If you’re spending a lot of time writing code connecting to weird APIs, fumbling with custom fields in foreign language ERPs, mapping JSONs, extracting data from compressed CSVs sitting on FTP servers, and making sure your integrations don’t break when something unexpected comes through, superglue might be for you.
Here's how it works: You define your desired data schema and provide basic instructions about an API endpoint (like "get all issues from Jira"). superglue then does the following:
- Automatically generates the API configuration by analyzing API docs.
- Handles pagination, authentication, and error retries.
- Transforms response data into the exact schema you want using JSONata expressions.

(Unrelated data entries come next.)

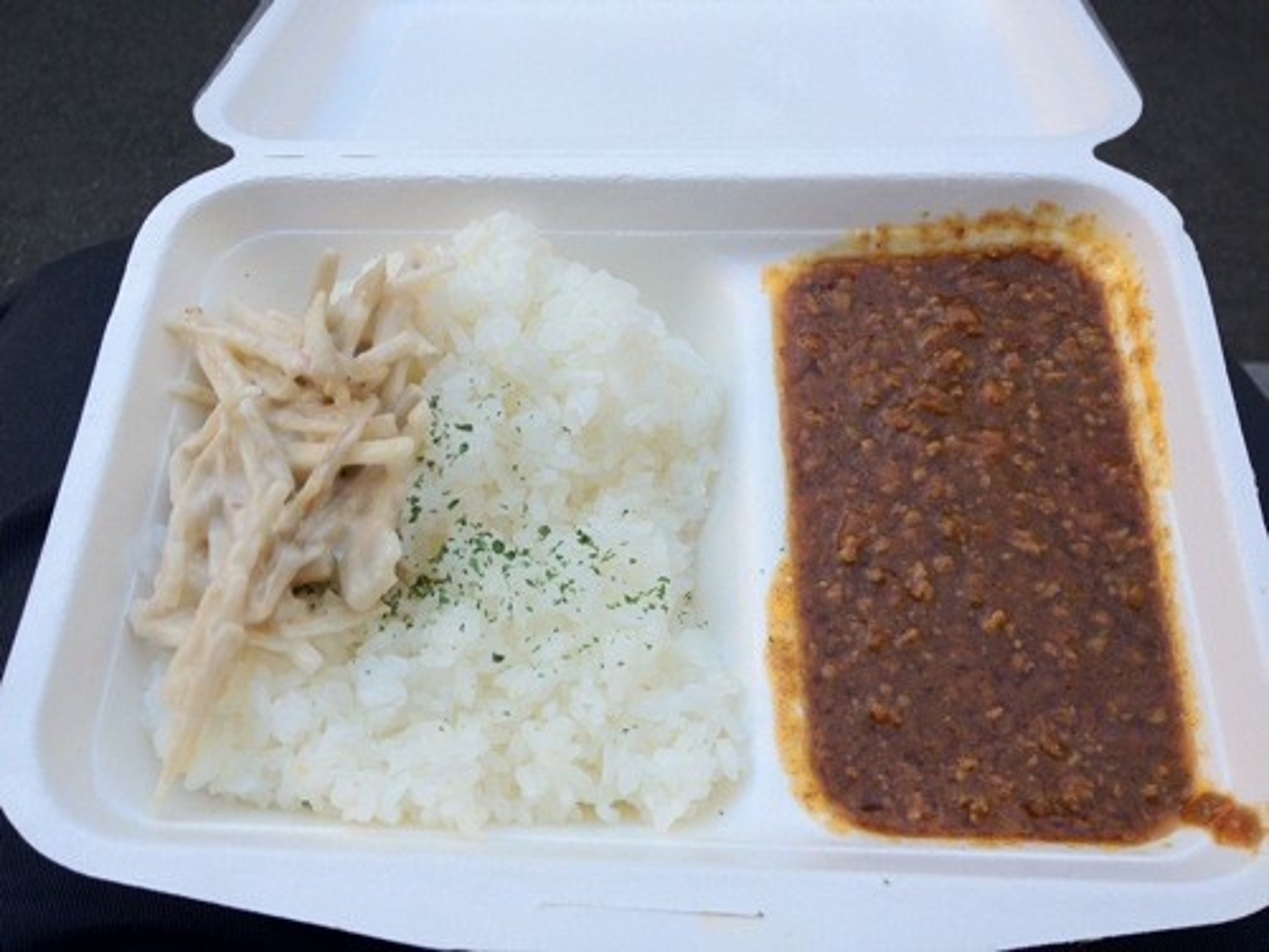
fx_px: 1283
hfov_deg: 52.6
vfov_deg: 40.7
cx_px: 634
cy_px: 476
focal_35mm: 35
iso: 64
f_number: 2.4
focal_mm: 4.28
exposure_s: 1/120
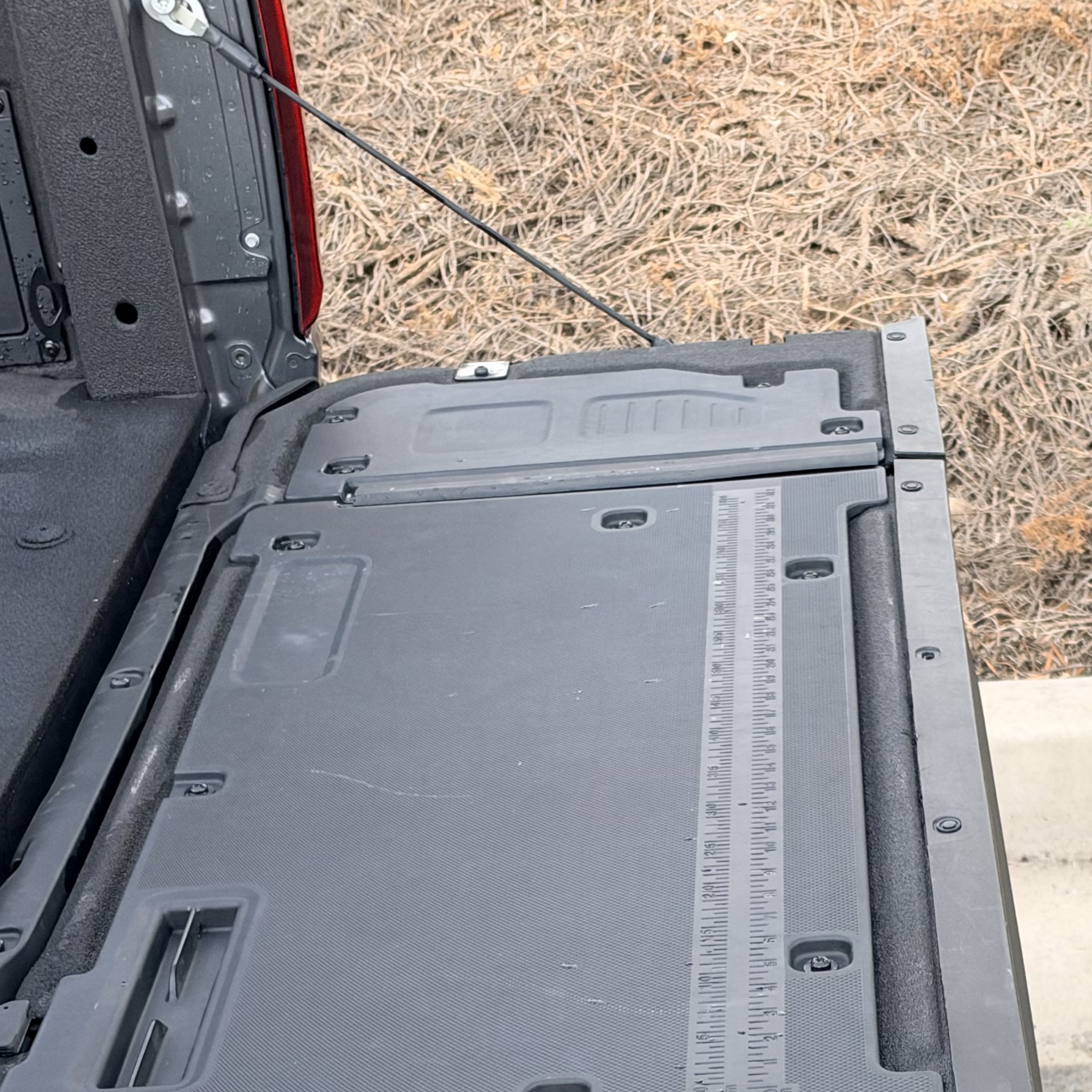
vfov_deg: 22.6
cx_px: 737
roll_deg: +5.2
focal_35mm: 75
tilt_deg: -31.9
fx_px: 2677
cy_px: 946
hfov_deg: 22.9
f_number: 1.48
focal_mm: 6.93
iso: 250
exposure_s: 1/60
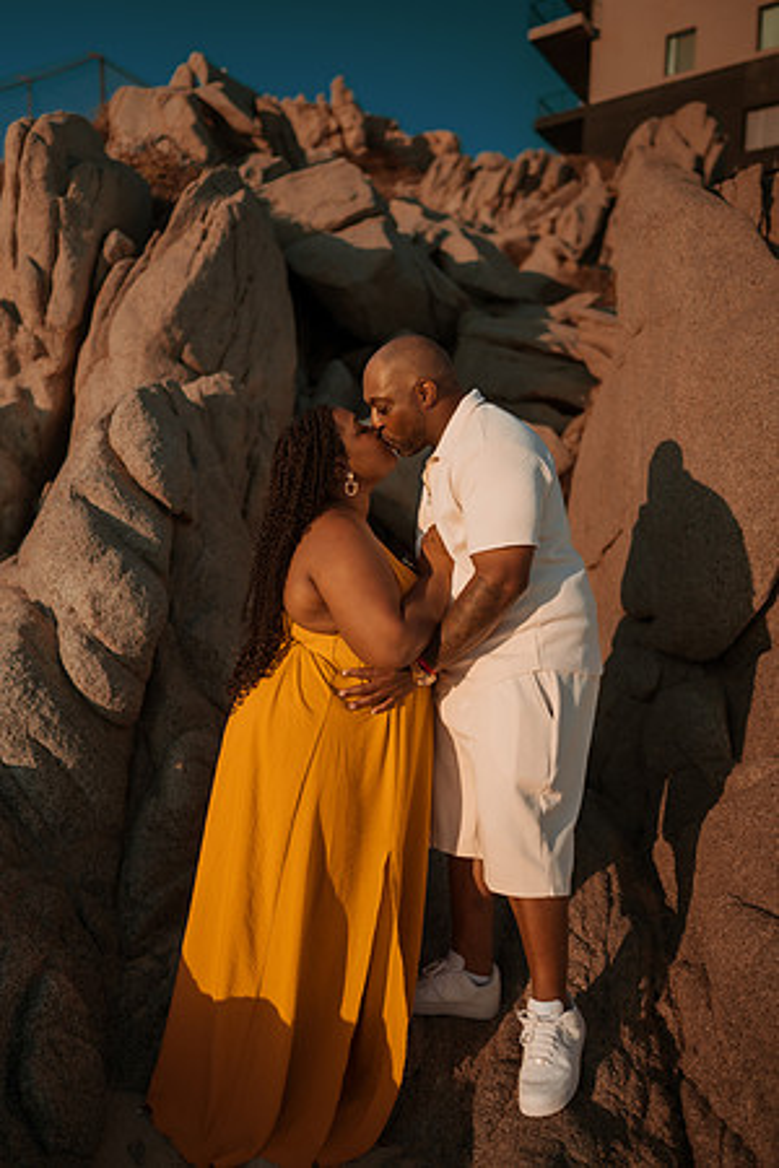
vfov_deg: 54.4
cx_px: 390
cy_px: 584
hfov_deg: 37.9
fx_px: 1136
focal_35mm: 35
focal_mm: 35
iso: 100
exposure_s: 1/8000
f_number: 1.8
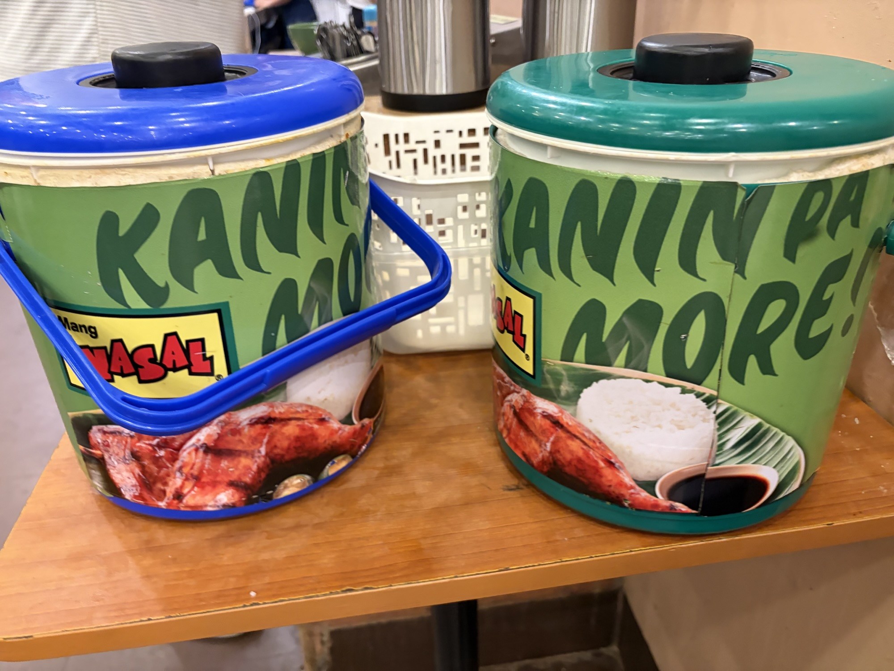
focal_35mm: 26
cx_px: 447
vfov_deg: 53.1
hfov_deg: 67.3
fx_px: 671
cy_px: 336
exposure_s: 1/60
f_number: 1.6
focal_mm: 5.96
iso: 320
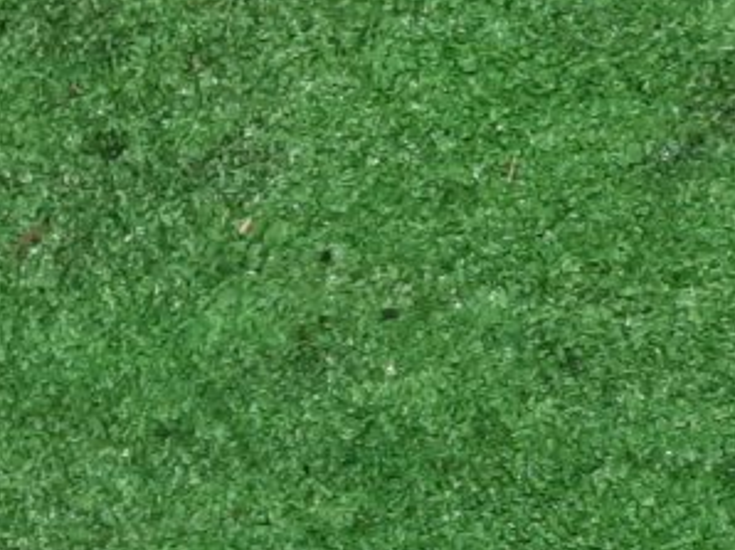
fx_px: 2567
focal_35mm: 121
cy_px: 863
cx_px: -207
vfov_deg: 11.6
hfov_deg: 15.5
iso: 327
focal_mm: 4.6
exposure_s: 1/33
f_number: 2
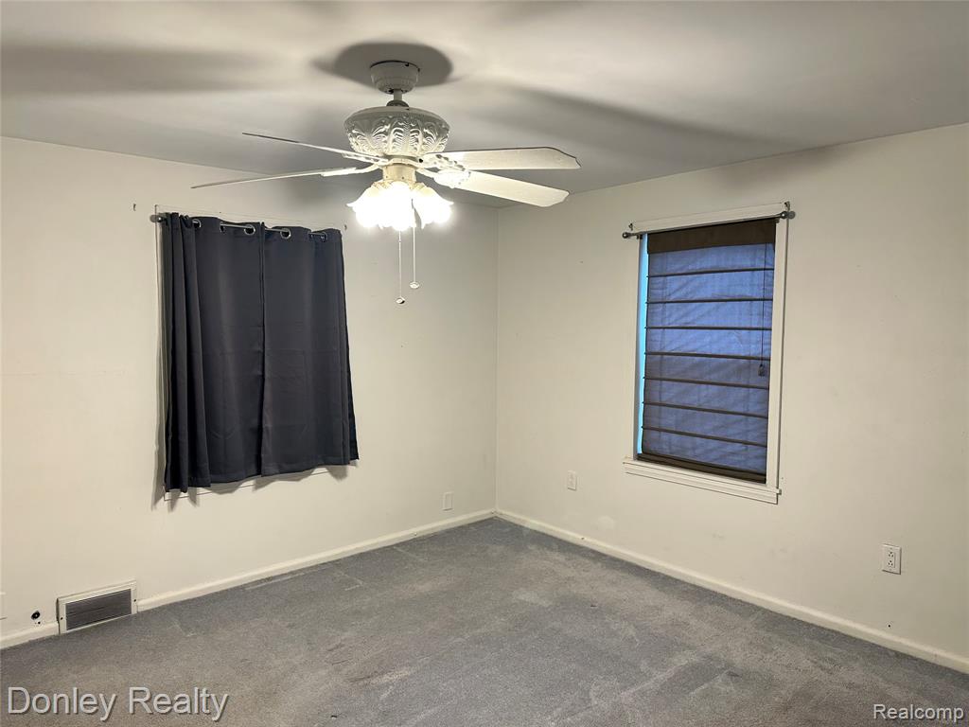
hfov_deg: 71.6
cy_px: 364
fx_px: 672
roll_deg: -0.2
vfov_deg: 56.8
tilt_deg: -4.7
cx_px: 484
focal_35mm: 24
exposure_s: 1/120
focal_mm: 6.86
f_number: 1.78
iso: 160
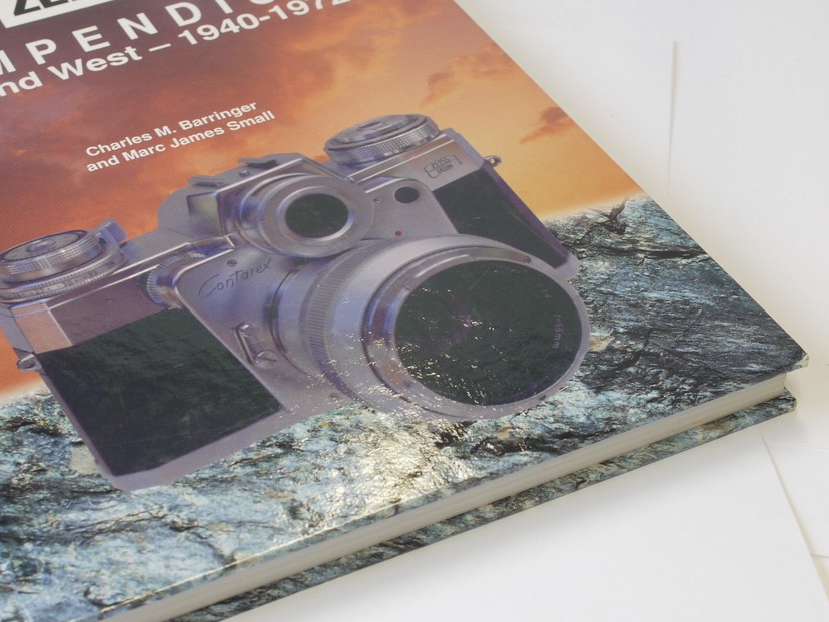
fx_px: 2084
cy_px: 274
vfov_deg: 17.0
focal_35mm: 87
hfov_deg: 22.4
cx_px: 253
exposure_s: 1/40
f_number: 7.1
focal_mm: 30
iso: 400
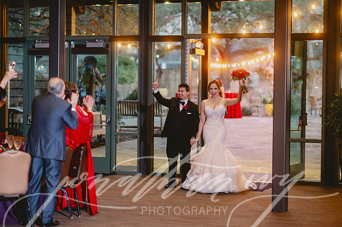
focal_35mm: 85
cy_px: 114
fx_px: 807
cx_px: 171
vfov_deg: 16.1
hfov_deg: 23.9
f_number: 2
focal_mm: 85
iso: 1600
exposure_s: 1/125
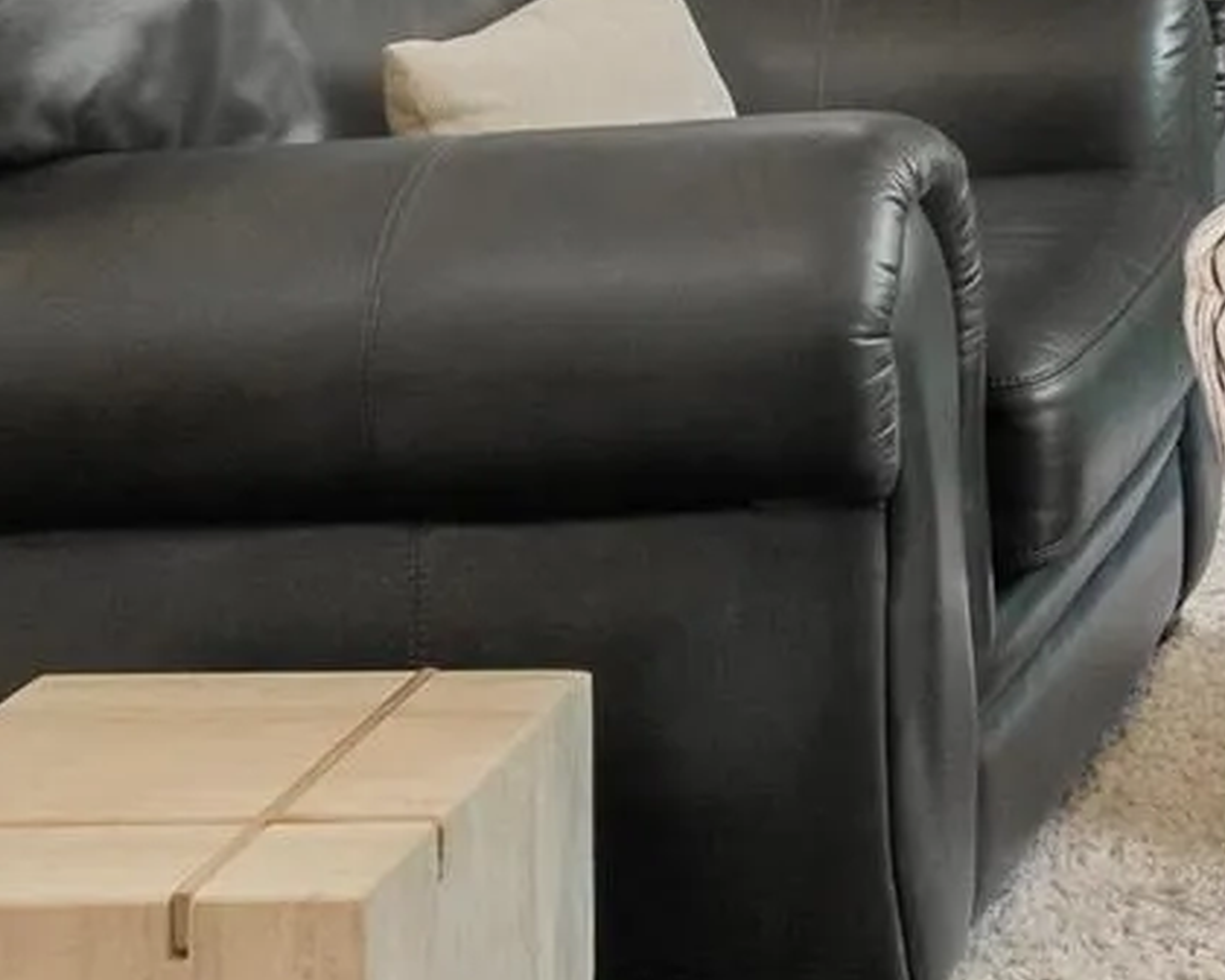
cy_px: -720
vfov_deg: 13.6
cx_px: 2062
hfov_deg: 16.3
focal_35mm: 103
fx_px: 3734
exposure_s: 1
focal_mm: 10
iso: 400
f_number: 7.1
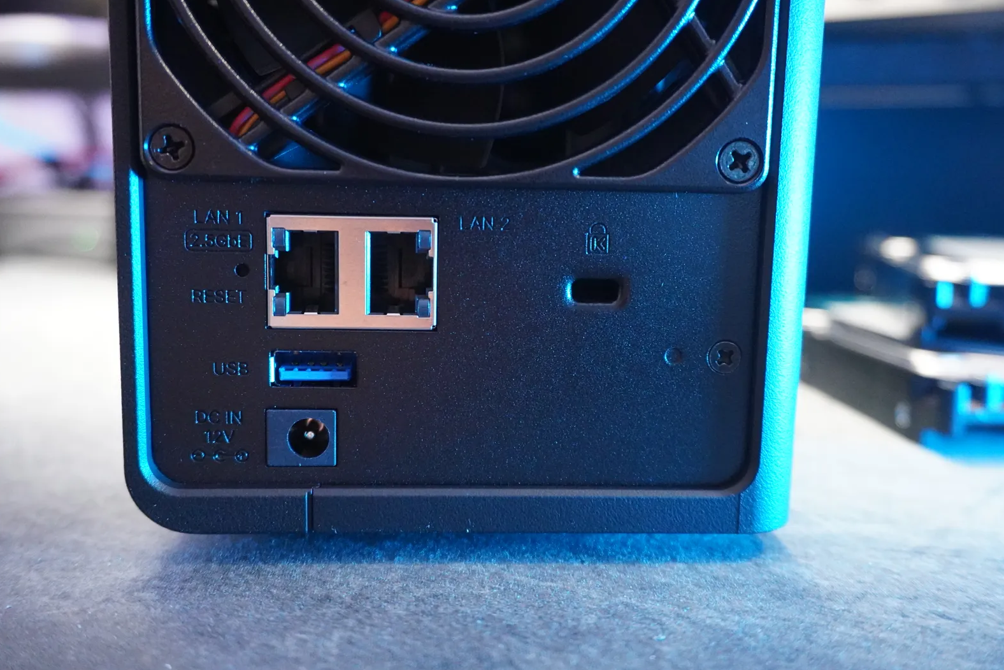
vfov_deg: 35.9
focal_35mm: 37
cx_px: 497
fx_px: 1032
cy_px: 329
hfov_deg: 51.9
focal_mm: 24
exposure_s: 1/80
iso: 6400
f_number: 4.5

- Validates that all data coming through follows that schema, and fixes transformations when they break.
We built this after noticing how much of our team's time was spent building and maintaining data integration code. Our approach is a bit different to other solutions out there because we (1) use LLMs to generate mapping code, so you can basically build your own universal API with the exact fields that you need, and (2) validate that what you get is what you’re supposed to get, with the ability to “self-heal” if anything goes wrong.
You can run superglue yourself (https://github.com/superglue-ai/superglue - license is GPL), or you can use our hosted version (https://app.superglue.cloud) and our TS SDK (npm i @superglue/client).
Here’s a quick demo: https://www.youtube.com/watch?v=A1gv6P-fas4 You can also try out Jira and Shopify demos on our website (https://superglue.cloud)
Excited to share superglue with everyone here—it's early so you'll probably find bugs, but we'd love to get your thoughts and see if others find this approach useful!